● **Kutipan Dokumen**
● ● ● ●

Hanya menggunakan e-KTP masyarakat Indonesia dapat memilih calon eksekutif secara cepat, cukup menempelkan e-KTP pada belakang smartphone. Identifikasi e-KTP menggunakan komunikasi data Near Field Communication (NFC) yang sudah terdapat di beberapa smartphone.

Setelah teridentifikasi maka pengguna dapat memilih calon eksekutif di aplikasi Digion dan hasil dari pemilihan ini akan dihitung secara online pada database pusat.

Dari ribuan proposal usulan oleh berbagai Universitas di Indonesia, akhirnya PKM-Karsa Cipta Digion ini berhasil lolos didanai Dikti tahun 2015. Digion ini telah dipublikasikan di berbagai media yang berada di Undip seperti Lembaga Pers Mahasiswa Manunggal, UKM Research and Business, Lembaga Pers Mahasiswa Momentum FT Undip dan diikutsertakan dalam College of ASEAN Community Studies di Thailand.

Harapannya hasil dari Digion ini dapat digunakan dalam pemilu Indonesia tahun 2020 mendatang agar sistem demokrasi di Indonesia menjadi lebih efisien dan efektif.

● ● ● ●

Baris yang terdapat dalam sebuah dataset
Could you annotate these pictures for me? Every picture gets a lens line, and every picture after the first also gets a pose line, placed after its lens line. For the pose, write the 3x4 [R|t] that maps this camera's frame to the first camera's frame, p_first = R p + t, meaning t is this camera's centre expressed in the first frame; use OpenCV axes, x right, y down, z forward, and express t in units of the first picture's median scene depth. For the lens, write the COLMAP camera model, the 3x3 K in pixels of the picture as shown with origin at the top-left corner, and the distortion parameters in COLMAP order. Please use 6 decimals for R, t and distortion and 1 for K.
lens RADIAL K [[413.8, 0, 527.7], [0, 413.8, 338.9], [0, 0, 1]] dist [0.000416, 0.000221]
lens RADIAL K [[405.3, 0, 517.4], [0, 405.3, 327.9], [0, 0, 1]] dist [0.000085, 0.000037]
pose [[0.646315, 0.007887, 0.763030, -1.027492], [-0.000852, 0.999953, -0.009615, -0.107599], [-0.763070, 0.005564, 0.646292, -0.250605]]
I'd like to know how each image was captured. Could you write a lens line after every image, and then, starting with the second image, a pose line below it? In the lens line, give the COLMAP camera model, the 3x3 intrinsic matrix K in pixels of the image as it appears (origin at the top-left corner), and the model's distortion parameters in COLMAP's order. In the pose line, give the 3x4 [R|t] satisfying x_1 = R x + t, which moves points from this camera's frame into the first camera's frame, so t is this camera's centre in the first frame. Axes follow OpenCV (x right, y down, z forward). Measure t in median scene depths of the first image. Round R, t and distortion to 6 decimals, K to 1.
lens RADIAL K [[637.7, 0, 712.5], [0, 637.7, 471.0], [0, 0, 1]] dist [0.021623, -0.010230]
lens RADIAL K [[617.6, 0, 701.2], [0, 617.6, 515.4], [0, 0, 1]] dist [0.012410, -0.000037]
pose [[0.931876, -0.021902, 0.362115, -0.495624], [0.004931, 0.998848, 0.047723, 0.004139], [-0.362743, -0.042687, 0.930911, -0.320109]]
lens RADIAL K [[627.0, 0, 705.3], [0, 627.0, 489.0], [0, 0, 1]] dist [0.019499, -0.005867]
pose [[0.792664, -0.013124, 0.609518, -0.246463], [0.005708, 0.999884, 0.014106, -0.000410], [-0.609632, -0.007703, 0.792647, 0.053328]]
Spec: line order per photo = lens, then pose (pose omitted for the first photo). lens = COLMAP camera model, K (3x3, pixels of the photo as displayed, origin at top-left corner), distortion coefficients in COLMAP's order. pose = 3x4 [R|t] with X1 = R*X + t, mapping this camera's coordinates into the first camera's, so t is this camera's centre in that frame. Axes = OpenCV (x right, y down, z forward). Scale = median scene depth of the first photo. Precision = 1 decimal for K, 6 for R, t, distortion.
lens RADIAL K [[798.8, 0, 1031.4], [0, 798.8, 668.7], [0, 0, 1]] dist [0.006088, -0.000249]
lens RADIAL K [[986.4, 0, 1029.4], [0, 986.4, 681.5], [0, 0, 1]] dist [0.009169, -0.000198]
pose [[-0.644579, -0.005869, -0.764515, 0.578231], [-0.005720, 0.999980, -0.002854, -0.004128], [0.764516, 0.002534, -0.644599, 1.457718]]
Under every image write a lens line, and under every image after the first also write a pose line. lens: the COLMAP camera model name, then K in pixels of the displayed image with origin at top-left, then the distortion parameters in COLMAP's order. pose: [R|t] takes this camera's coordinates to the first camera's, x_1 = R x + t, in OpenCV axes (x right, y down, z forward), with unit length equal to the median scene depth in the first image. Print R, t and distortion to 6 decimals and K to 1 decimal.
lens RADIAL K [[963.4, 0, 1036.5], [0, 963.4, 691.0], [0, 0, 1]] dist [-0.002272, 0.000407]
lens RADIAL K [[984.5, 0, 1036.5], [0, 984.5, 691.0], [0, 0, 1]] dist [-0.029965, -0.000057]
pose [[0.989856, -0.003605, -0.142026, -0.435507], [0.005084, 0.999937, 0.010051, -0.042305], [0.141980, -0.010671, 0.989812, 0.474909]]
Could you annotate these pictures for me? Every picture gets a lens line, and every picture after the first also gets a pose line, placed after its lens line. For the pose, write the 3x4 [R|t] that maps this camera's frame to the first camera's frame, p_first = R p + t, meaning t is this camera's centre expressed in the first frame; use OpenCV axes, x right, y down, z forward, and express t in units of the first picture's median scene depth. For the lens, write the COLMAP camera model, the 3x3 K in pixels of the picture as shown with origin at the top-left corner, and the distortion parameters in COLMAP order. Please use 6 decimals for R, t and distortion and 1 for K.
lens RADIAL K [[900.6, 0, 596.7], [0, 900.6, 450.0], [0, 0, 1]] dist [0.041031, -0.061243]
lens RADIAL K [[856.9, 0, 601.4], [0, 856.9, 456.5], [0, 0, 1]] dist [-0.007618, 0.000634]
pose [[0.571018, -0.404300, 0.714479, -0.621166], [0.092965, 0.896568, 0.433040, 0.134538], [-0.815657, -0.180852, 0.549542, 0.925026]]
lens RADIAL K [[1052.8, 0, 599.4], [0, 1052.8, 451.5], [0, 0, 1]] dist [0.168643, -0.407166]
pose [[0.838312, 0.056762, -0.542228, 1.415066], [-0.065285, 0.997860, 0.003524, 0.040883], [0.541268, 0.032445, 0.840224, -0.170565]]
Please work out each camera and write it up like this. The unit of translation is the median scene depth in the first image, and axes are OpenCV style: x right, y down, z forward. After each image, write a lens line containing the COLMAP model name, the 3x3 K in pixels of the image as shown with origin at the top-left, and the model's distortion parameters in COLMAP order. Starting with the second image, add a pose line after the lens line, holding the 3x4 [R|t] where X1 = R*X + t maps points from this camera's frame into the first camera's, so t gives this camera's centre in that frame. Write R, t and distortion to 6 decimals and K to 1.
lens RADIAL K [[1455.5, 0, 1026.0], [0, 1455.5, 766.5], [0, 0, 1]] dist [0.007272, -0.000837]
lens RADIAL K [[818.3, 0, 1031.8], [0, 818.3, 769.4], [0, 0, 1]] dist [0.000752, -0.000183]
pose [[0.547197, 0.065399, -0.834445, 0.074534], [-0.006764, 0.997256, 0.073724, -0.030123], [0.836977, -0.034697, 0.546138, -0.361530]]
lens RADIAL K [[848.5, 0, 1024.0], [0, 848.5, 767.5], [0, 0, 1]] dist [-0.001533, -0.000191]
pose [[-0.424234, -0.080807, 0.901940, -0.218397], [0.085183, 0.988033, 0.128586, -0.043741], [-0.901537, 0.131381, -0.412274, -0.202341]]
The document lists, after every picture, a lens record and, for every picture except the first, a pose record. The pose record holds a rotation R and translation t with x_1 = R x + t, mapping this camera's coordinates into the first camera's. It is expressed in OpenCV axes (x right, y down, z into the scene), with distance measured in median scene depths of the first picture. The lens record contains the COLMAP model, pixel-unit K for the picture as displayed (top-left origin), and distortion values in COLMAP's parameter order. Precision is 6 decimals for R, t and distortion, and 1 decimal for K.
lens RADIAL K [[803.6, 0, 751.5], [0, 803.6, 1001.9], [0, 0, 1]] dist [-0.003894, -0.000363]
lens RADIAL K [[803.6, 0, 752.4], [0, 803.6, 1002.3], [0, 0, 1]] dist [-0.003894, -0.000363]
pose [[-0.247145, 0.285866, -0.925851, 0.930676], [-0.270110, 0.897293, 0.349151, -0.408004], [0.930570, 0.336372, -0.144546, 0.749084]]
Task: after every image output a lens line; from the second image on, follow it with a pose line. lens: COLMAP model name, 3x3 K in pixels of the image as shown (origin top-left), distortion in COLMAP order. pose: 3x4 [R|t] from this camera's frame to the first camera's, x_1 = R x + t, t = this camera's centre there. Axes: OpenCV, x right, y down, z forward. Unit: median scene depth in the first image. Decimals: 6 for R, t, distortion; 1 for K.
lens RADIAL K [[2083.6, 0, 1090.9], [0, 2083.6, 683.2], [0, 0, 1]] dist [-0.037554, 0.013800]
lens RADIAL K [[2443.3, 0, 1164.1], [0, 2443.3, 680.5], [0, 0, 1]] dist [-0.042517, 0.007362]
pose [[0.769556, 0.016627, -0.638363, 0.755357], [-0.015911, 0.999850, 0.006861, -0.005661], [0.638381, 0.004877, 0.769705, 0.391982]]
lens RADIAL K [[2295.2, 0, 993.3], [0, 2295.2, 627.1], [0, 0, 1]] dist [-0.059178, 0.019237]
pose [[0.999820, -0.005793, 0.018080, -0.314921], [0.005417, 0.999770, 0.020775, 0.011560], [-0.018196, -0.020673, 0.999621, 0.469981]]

● ● ● ●

● **Tugas yang Diperlukan**
1) Tentukan apakah setiap pernyataan berikut sesuai dengan teks tentang aplikasi Digion, lalu jawab ya atau tidak disertai kutipan kata-kata teks yang menentukan: (a) Identifikasi e-KTP dilakukan dengan komunikasi data NFC. (b) Digion lolos didanai Dikti pada tahun 2016. (c) Digion diikutsertakan dalam College of ASEAN Community Studies di Malaysia.
2) Terjemahkan kalimat dari teks tentang aplikasi Digion ini ke dalam bahasa Inggris: "Setelah teridentifikasi maka pengguna dapat memilih calon eksekutif di aplikasi Digion dan hasil dari pemilihan ini akan dihitung secara online pada database pusat."
3) Cetak dengan tepat bagian teks tentang aplikasi Digion yang diawali kata-kata yang memuat "Setelah teridentifikasi maka" dan diakhiri dengan "efisien dan efektif.".
Baris-baris tersebut tidak berperan apa pun dalam latihan ini.

● **Jawaban Latihan**
1)
(a) Ya: "Identifikasi e-KTP menggunakan komunikasi data Near Field Communication (NFC)"
(b) Tidak: "berhasil lolos didanai Dikti tahun 2015"
(c) Tidak: "diikutsertakan dalam College of ASEAN Community Studies di Thailand"

2) Once identified, the user can choose executive candidates in the Digion app, and the results of this vote will be counted online in the central database.

3)
Setelah teridentifikasi maka pengguna dapat memilih calon eksekutif di aplikasi Digion dan hasil dari pemilihan ini akan dihitung secara online pada database pusat.

Dari ribuan proposal usulan oleh berbagai Universitas di Indonesia, akhirnya PKM-Karsa Cipta Digion ini berhasil lolos didanai Dikti tahun 2015. Digion ini telah dipublikasikan di berbagai media yang berada di Undip seperti Lembaga Pers Mahasiswa Manunggal, UKM Research and Business, Lembaga Pers Mahasiswa Momentum FT Undip dan diikutsertakan dalam College of ASEAN Community Studies di Thailand.

Harapannya hasil dari Digion ini dapat digunakan dalam pemilu Indonesia tahun 2020 mendatang agar sistem demokrasi di Indonesia menjadi lebih efisien dan efektif.